Burkina Faso : la junte suspend des centaines d’associations pour des raisons sécuritaires
Le président de la transition burkinabè, Ibrahim Traoré. © Présidence du Faso

Les autorités burkinabè ont entrepris des actions significatives à l’encontre des organisations de la société civile. Depuis la mi-avril, un total de 811 associations ont été suspendues pour « non-renouvellement de leurs instances » dirigeantes, tandis que 118 autres entités ont été purement et simplement dissoutes. Ces décisions, impactant près d’un millier d’organisations, sont justifiées par le gouvernement au nom de « dispositions légales en vigueur », sans que des précisions supplémentaires n’aient été fournies.

La *suspension des associations*, effective à partir du 12 mai 2026, touche des structures actives dans des domaines variés tels que la santé, l’éducation, la promotion des femmes et du genre, ainsi que la religion. Un arrêté ministériel a souligné que, durant cette période de suspension, seules les démarches visant à régulariser la situation de chaque association sont autorisées, offrant ainsi une voie de mise en conformité.

Un cadre légal renforcé pour les associations

En juillet 2025, le capitaine Ibrahim Traoré a promulgué une nouvelle loi encadrant la liberté d’association, les ONG et les syndicats. Ce texte législatif réaffirme la liberté d’association tout en l’assujettissant à des exigences rigoureuses en matière de déclaration, de contrôle administratif et de conformité légale. Les manquements à ces obligations peuvent entraîner des sanctions sévères, allant jusqu’à la dissolution des entités concernées.

Les objectifs affichés par les autorités derrière ces mesures sont multiples : renforcer la transparence au sein du paysage associatif, établir une cartographie précise de toutes les associations et ONG présentes sur le territoire, et intensifier la *lutte contre le financement du terrorisme* et le blanchiment d’argent.

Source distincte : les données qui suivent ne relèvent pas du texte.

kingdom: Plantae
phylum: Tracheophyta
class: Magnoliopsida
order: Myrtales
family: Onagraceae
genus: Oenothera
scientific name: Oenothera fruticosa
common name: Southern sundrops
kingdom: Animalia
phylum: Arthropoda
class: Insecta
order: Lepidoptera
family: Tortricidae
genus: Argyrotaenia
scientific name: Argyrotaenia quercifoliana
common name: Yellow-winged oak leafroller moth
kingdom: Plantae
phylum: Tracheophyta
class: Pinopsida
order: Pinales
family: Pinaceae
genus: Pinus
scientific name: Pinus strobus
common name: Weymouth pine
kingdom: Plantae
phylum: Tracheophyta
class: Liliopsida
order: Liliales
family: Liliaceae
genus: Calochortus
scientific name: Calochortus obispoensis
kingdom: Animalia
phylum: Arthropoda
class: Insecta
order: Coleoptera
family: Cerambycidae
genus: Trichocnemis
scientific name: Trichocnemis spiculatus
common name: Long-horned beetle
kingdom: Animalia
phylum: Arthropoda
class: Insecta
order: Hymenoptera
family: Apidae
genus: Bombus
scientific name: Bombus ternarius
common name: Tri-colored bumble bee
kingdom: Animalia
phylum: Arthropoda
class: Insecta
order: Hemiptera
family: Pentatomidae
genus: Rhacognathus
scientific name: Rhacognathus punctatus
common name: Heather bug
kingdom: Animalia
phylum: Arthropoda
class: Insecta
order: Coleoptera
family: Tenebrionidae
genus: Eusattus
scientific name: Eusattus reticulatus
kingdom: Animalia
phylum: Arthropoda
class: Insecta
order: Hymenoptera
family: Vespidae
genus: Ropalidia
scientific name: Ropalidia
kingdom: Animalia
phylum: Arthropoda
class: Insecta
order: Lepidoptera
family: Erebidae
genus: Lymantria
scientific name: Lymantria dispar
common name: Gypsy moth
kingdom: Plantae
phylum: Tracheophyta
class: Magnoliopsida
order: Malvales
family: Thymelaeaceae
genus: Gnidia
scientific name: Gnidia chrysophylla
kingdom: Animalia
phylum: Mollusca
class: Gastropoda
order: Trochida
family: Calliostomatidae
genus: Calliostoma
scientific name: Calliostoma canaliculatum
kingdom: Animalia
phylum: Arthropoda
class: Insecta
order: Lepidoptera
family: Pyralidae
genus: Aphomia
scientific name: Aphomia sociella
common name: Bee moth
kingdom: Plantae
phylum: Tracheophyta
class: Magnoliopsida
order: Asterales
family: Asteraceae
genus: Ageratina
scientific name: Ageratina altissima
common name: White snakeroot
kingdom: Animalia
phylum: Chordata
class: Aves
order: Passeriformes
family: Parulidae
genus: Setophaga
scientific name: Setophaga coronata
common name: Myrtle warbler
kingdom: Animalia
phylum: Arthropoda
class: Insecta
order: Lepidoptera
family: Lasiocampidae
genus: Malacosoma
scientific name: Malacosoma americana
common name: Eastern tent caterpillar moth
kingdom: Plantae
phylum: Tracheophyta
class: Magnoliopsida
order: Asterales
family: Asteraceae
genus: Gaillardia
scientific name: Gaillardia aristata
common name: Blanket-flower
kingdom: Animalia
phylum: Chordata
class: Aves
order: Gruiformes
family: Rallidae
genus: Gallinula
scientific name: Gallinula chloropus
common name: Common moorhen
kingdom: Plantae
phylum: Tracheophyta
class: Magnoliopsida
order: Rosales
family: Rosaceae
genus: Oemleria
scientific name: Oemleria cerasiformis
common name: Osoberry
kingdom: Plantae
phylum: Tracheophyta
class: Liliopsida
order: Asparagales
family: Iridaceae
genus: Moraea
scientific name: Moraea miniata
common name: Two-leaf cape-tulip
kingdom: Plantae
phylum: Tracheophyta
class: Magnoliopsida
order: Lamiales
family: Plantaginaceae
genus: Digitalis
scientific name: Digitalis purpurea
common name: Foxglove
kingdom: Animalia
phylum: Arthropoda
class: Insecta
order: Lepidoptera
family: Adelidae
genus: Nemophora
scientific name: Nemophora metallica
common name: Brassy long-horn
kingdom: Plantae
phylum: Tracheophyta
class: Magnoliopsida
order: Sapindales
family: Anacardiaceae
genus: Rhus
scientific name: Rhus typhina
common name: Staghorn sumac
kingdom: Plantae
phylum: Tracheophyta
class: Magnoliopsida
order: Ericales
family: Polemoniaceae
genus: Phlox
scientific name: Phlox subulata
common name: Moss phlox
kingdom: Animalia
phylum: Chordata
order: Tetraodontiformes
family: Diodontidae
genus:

Cependant, les organisations non gouvernementales internationales ou celles bénéficiant de financements étrangers sont fréquemment la cible d’accusations de la part du pouvoir, notamment d’espionnage ou de collusion avec des groupes jihadistes. Cette situation a suscité des préoccupations au niveau international. Fin avril, Human Rights Watch a ainsi déploré que cette nouvelle législation puisse permettre à la junte « d’intensifier sa répression généralisée de la société civile ».